**TASK OBJECTIVE**
Before copying, set the pictures aside; then repeat every line below verbatim.

==============================

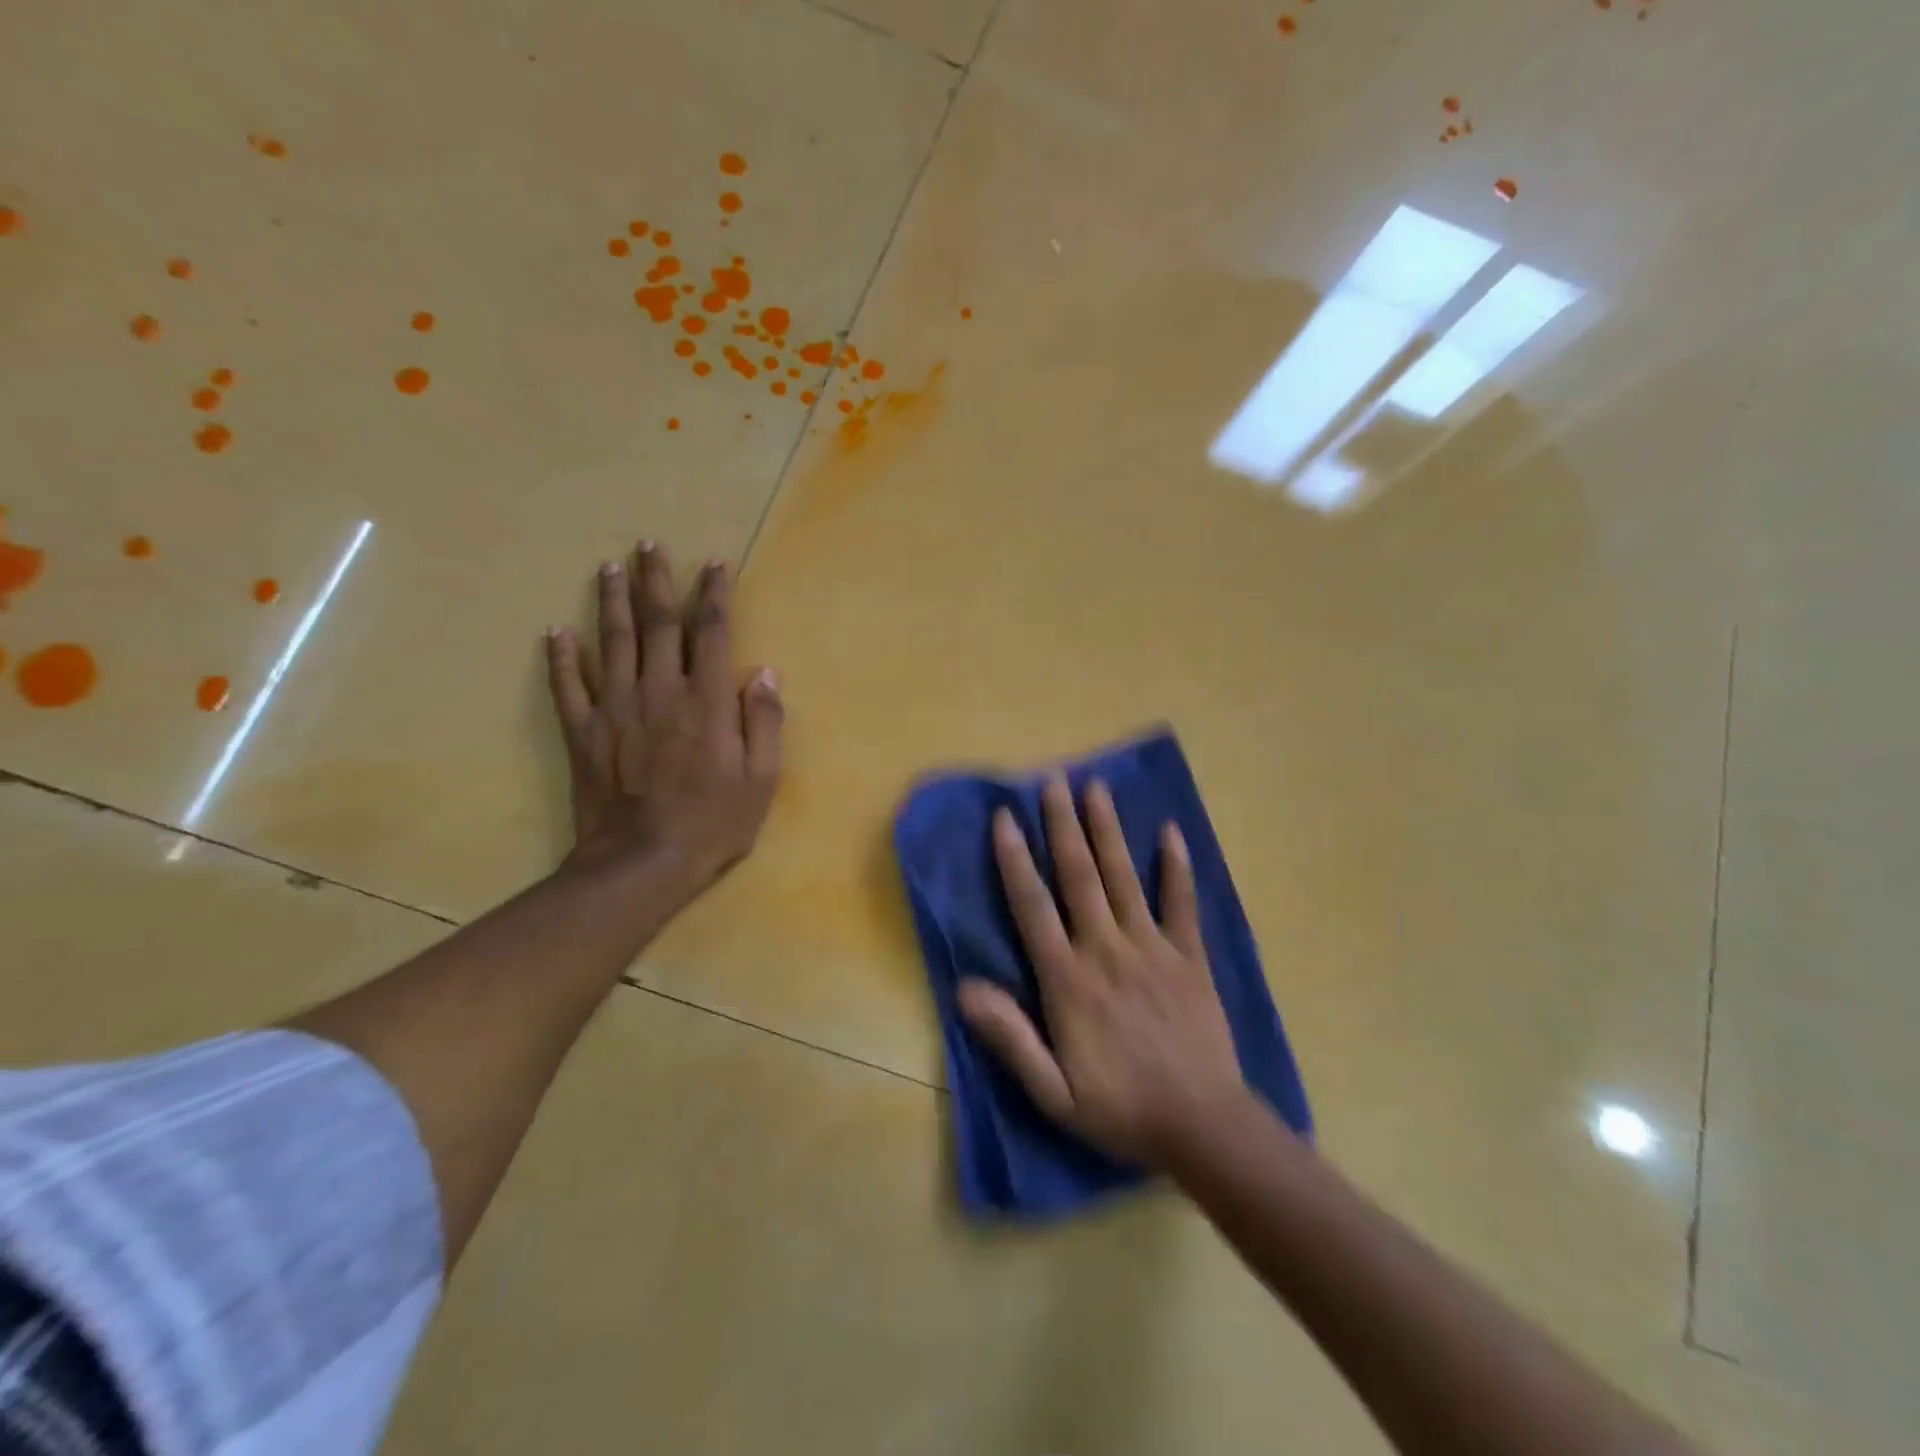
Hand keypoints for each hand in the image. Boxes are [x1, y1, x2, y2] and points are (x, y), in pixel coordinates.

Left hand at [545, 541, 782, 902]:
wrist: (641, 863)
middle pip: (657, 623)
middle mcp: (660, 690)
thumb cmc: (712, 823)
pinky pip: (568, 685)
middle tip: (649, 545)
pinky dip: (561, 657)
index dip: (714, 594)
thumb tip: (765, 673)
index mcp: (706, 701)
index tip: (714, 565)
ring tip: (610, 567)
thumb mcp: (761, 780)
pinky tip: (556, 632)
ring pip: (611, 641)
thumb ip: (765, 723)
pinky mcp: (583, 731)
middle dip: (656, 581)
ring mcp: (615, 708)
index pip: (710, 632)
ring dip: (611, 601)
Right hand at [959, 776, 1248, 1166]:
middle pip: (1079, 876)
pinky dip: (1177, 866)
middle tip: (1052, 780)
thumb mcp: (1052, 1092)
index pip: (1034, 907)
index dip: (1016, 859)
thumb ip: (1010, 1037)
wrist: (1204, 1127)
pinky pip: (1182, 903)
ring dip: (1108, 830)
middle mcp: (1107, 950)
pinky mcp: (1190, 957)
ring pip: (1124, 877)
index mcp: (1069, 980)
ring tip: (1096, 788)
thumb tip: (965, 988)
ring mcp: (1153, 948)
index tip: (1005, 818)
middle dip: (1063, 825)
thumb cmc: (1120, 1109)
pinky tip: (1170, 831)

==============================

**RESULT OF THIS TASK**
Hand keypoints for each hand in the image. Boxes are [x1, y1, x2, y2] and points are (x, y), in pixel coordinates.

Left hand at [545, 541, 782, 902]:
wrist: (641, 863)
middle pip: (657, 623)
middle mcp: (660, 690)
thumb cmc: (712, 823)
pinky pip: (568, 685)
middle tip: (649, 545)
pinky dip: (561, 657)
index dip: (714, 594)
thumb tip: (765, 673)
index mcp: (706, 701)
index tip: (714, 565)
ring tip: (610, 567)
thumb mcp: (761, 780)
pinky tip: (556, 632)
ring pip: (611, 641)
thumb ip: (765, 723)
pinky mcp: (583, 731)
middle dip: (656, 581)
ring mcp: (615, 708)
index pip: (710, 632)
ring dip: (611, 601)
Right hand at [959, 776, 1248, 1166]:
middle pip: (1079, 876)
pinky dip: (1177, 866)
middle tip: (1052, 780)
thumb mcp: (1052, 1092)
index pip: (1034, 907)
index dip: (1016, 859)
thumb ip: (1010, 1037)
wrist: (1204, 1127)
pinky pip: (1182, 903)
ring dip: (1108, 830)
middle mcp: (1107, 950)
pinky mcp: (1190, 957)
ring pip: (1124, 877)
index mcp: (1069, 980)
ring tip: (1096, 788)
thumb tip: (965, 988)
ring mcp: (1153, 948)
index tip: (1005, 818)
middle dip: (1063, 825)
thumb cmc: (1120, 1109)
pinky tip: (1170, 831)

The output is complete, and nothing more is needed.